Auch Atomstrom stellt keine Alternative da. Atomstrom weist zwar im Vergleich zu den fossilen Energieträgern eine sehr viel bessere CO2-Bilanz auf, ist jedoch mit hohen Risiken verbunden. In der Vergangenheit ereigneten sich teils schwere Reaktorunfälle. Außerdem benötigt man Endlager für den radioaktiven atomaren Müll. Wer seine Mitschuld an der Entstehung von Treibhausgasen und an den Risiken atomarer Energiequellen verringern möchte, der sollte sich deshalb für einen Tarif mit Ökostrom entscheiden.
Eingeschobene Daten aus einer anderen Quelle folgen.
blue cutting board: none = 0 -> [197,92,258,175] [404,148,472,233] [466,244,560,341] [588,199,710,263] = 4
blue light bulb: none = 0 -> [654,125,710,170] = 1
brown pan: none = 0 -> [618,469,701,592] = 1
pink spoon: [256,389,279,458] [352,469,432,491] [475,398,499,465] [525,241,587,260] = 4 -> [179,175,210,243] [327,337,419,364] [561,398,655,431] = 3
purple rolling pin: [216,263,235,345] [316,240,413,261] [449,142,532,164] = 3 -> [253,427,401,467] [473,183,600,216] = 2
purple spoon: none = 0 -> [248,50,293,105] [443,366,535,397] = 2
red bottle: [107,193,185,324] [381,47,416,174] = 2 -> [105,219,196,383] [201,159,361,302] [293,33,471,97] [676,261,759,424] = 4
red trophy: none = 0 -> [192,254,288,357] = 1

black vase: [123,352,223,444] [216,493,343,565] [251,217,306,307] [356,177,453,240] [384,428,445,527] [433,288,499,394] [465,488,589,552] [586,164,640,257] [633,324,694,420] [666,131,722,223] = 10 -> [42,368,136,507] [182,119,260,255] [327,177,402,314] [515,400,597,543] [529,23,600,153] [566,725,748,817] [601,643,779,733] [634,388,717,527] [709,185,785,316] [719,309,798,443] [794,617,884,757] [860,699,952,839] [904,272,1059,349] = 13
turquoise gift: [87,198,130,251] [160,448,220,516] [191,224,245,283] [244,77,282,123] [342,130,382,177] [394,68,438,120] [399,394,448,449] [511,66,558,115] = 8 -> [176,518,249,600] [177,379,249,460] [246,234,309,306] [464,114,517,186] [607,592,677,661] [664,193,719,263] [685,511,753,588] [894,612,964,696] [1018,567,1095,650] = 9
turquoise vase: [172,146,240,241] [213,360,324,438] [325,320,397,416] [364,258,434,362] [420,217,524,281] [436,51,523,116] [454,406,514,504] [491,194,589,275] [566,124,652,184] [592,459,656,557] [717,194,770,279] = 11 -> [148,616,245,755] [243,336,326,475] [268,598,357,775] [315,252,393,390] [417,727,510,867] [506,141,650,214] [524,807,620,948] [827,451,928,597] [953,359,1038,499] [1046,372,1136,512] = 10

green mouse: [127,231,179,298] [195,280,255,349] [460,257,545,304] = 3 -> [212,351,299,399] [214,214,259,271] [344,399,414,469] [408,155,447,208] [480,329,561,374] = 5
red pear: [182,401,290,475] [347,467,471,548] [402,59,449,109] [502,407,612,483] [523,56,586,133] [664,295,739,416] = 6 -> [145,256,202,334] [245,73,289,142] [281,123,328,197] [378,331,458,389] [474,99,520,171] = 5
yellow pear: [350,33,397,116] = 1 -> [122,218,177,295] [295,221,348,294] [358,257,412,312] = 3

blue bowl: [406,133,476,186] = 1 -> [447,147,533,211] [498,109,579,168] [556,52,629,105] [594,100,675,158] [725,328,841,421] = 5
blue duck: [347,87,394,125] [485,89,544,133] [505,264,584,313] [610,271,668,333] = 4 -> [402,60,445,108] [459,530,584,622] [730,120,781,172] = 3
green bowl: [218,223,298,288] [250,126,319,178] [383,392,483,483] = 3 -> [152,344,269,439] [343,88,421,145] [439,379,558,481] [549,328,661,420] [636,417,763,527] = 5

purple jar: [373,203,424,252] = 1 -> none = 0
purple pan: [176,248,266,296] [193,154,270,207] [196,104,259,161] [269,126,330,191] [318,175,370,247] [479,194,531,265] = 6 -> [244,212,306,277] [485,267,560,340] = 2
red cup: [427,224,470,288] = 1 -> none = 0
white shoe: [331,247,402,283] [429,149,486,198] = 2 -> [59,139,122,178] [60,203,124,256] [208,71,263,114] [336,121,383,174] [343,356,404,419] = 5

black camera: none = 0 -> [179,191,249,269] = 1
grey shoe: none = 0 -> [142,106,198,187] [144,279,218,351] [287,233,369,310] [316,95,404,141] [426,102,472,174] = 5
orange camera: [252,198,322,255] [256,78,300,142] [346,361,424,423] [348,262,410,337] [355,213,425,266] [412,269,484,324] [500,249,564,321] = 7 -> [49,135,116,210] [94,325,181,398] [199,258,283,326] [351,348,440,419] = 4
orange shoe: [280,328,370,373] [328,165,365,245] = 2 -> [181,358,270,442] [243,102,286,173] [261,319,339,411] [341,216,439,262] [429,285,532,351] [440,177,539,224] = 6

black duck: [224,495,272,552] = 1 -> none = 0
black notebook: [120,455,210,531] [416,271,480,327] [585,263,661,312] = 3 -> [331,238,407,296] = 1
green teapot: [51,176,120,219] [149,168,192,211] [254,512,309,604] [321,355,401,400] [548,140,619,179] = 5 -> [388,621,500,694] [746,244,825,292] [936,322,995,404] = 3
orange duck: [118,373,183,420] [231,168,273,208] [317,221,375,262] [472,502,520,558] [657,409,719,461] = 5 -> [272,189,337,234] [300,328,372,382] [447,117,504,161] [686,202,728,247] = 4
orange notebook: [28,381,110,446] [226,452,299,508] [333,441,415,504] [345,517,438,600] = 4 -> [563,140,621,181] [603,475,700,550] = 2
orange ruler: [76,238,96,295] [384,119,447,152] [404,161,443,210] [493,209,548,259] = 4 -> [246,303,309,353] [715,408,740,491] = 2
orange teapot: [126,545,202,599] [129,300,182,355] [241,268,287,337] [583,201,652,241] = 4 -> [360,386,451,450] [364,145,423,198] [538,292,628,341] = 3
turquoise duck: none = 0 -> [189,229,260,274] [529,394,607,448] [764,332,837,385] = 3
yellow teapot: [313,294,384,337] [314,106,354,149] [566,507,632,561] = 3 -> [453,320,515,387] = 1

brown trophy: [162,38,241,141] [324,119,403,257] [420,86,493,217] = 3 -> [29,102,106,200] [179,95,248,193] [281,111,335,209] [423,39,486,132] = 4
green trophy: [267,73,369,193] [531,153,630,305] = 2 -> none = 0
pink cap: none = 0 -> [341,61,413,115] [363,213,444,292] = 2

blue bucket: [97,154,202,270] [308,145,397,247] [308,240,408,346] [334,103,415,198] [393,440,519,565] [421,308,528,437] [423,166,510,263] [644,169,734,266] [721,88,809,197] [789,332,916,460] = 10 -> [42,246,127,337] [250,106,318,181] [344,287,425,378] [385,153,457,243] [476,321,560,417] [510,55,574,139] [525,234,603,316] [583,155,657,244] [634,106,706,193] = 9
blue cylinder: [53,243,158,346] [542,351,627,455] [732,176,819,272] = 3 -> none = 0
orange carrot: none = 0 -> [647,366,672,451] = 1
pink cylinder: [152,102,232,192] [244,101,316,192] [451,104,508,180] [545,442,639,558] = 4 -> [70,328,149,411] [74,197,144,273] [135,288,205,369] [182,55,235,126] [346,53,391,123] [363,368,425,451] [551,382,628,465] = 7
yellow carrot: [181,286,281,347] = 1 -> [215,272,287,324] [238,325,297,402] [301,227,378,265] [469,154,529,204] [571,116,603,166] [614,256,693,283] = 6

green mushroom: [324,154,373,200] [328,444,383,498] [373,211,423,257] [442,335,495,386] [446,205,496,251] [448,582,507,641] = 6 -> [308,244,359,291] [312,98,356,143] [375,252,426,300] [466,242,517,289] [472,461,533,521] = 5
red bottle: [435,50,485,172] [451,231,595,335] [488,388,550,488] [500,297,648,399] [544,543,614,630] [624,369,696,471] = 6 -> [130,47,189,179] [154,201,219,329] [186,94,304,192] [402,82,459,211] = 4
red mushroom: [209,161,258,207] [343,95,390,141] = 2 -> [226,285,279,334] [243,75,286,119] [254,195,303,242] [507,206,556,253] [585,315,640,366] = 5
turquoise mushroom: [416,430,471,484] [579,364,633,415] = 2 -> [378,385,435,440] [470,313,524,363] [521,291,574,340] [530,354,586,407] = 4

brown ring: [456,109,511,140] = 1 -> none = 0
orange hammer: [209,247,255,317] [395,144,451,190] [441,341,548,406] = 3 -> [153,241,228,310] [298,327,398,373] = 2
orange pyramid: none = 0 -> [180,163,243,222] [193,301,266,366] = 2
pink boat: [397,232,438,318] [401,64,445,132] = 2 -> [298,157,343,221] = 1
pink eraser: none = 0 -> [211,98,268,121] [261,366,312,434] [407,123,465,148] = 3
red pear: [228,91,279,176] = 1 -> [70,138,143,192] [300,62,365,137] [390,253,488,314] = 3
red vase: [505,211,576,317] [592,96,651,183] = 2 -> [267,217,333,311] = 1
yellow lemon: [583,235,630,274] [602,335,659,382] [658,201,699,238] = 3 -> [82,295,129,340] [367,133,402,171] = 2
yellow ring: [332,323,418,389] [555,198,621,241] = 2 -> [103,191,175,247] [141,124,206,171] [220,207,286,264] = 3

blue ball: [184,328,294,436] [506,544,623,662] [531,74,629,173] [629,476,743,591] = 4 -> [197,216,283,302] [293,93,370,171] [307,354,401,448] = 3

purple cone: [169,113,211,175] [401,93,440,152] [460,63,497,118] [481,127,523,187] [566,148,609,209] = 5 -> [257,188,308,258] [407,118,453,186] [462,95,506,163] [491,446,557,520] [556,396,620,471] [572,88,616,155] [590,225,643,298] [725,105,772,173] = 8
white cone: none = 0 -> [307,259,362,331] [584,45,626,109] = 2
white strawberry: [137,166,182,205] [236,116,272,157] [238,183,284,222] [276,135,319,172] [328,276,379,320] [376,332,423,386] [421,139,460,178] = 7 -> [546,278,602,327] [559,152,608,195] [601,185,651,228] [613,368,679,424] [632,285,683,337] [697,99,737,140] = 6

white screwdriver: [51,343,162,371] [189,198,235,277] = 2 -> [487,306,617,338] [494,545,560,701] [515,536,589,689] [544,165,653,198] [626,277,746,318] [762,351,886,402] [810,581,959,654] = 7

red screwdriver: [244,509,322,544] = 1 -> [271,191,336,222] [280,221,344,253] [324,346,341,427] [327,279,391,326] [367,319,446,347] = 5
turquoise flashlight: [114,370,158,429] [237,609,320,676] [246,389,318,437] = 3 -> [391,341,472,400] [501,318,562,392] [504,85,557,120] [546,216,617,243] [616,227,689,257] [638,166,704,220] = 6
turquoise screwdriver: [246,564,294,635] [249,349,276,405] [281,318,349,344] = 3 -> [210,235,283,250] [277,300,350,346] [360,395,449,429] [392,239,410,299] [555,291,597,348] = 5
So funktioniert der Preisvergleich

Ganz egal, ob Sie sich für den Bezug von Ökostrom oder herkömmliche Energie interessieren, der Strompreisvergleich bietet Ihnen klare Vorteile. Auf Wunsch ist es möglich, speziell die Tarife für Grünen Strom zu vergleichen und somit die Schaffung regenerativer Energiequellen zu fördern. Die Annahme, dass Ökostrom teurer ist als konventionell erzeugte elektrische Energie, ist übrigens falsch. Wie der Preisvergleich zeigt, gibt es zahlreiche Öko-Tarife, die preislich sogar deutlich unter dem liegen, was der Grundversorger für die Bereitstellung des Stroms verlangt. Eine Einsparung von bis zu rund 300,- Euro pro Jahr ist durch einen Anbieterwechsel möglich. In der Regel verlangen die Grundversorger höhere Preise als die Konkurrenz aus dem Öko-Sektor.

Wem die Umwelt am Herzen liegt, der wechselt deshalb zu Ökostrom und profitiert dennoch von günstigeren Konditionen. Der Wechsel geht ganz einfach. Sie geben Ihre alten Vertragsdaten ein und der neue Anbieter kündigt den Vertrag bei Ihrem Vorgänger. Versorgungslücken entstehen dabei nicht, denn hiergegen sind Sie gesetzlich abgesichert.